- **Your task**: Every line below that includes "Antonio" counts toward the total. Report that total alone.

- **Exercise data**:
#####

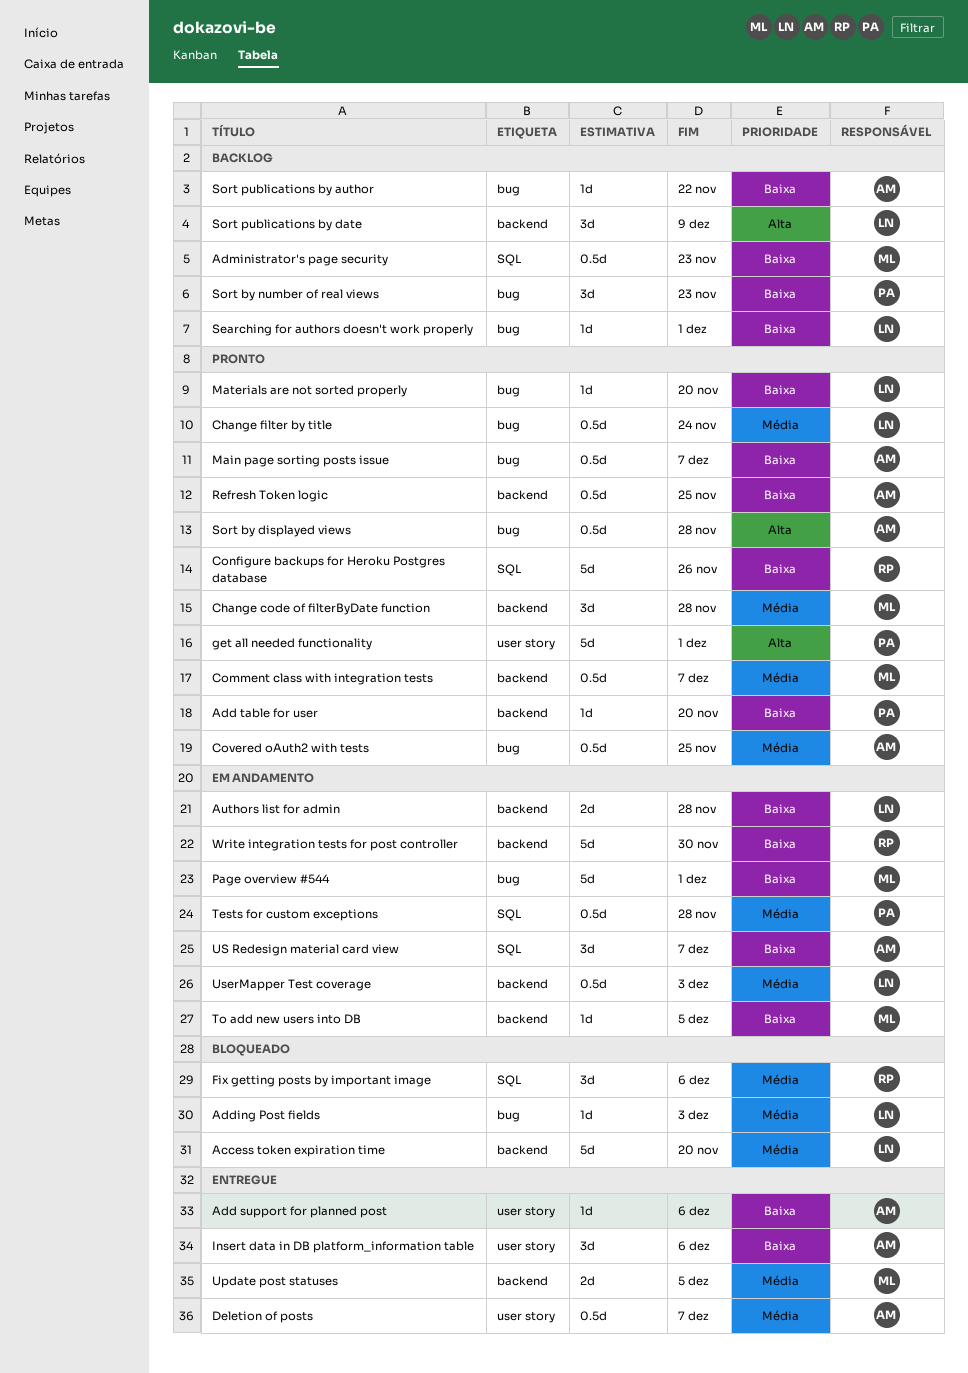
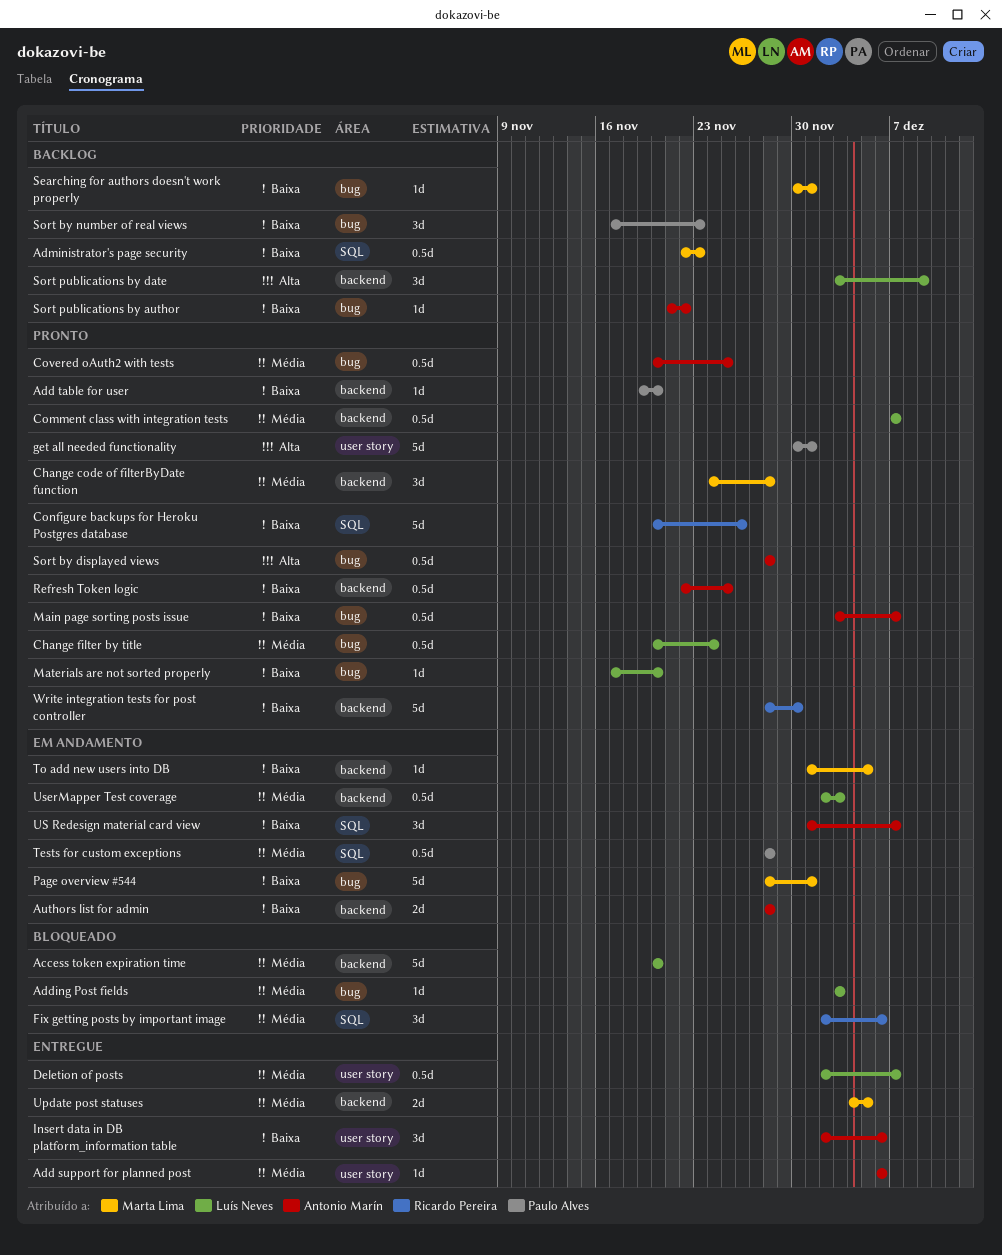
Add support for planned post, priority: Baixa -> Média
Authors list for admin, owner: Luís Neves -> Antonio Marín
Comment class with integration tests, owner: Marta Lima -> Luís Neves
Deletion of posts, owner: Antonio Marín -> Luís Neves
Searching for authors doesn't work properly, owner: Luís Neves -> Marta Lima
Write integration tests for post controller, status: Em andamento -> Pronto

#####

- **Reply to the task**: 2